Anyone who is participating in a vocational retraining course may not be in these "statistics" as well.This in spite of the fact that limited numbers of those who have completed these courses have since found employement.
Many of those who are employed had a full working position previous to expulsion but now have been given only a half or quarter position. This is true for many who were employed for institutions who had to keep them employed SInce these people are often now living in other geographical areas,were forced to move branch location of work and were given work less hours according to what was available. These are certainly not in the "statistics".
Many teachers 45+ found they could no longer teach after the trauma of "disengagement". They went on early pension, receive pension which is equal to salary of one position, though previously they worked 2.5 positions making 2.5 as much as they are now in pension and cannot support their children. They are now not in these "statistics" but are desperate to find work and rebuild their lives and livelihood.
All those young people who finished their higher ed. or finished army service since expulsion, who would normally have been absorbed in their parents farming or other businesses in Gush Katif and are now unemployed are not included in "statistics". Their trauma and their family's temporary situation makes it more difficult for them to find work.
There are endless more examples to prove how perverted the government reported "statistics" in fact are.
Reporting these "statistics" is typical of the existing situation where our government bureaucrats are required to provide excellent excuses for everything yet are given no tools for timed solutions to the real and so painful problems that the poorly planned expulsion created.

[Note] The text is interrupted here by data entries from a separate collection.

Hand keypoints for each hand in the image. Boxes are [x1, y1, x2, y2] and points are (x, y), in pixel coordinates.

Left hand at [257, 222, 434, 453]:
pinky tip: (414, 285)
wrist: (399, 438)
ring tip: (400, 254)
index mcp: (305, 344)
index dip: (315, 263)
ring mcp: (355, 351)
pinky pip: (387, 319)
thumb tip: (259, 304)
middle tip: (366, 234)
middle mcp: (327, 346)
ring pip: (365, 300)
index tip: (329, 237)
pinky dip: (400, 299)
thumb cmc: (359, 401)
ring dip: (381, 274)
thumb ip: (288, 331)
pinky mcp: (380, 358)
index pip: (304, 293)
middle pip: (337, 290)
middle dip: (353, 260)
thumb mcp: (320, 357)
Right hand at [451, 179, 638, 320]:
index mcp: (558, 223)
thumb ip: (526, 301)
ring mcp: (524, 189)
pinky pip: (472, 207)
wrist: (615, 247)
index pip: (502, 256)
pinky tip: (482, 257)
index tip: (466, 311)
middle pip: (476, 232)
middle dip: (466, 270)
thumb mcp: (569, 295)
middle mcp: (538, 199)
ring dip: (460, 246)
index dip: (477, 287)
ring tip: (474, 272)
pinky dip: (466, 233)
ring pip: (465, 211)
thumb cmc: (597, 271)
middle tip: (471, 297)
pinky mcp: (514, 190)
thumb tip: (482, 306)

The figures in the article as to funds budgeted to regional councils for absorption expenses does not tell what the real costs of absorption are. It does not tell that most of the costs are being carried by the people of Gush Katif themselves and the small help in donations the organizations involved are able to raise from individuals.It does not tell that not all government funding promised last year has yet reached the regional councils who in turn have not yet passed budget funding to the communities for basic services.
The funds appropriated for 2006 for planning new towns have been used immediately and towns are planned but government is avoiding signing contracts with appropriate funds to enable building anew what was destroyed to begin. Endless excuses and explanations are provided by our government bureacrats. An exact timetable with appropriate funding must be set until every family will again be in the built anew, as was, towns.
A drop of simple kindness and morality needs to be added to their equations in figuring the next government "statistical" report. People out there are suffering!
Anita Tucker was a farmer and had lived in Netzer Hazani, Gush Katif, Gaza, some 29 years, until she and all the other Jews of Gush Katif were expelled from their homes in August 2005. They are yet to be provided with permanent homes.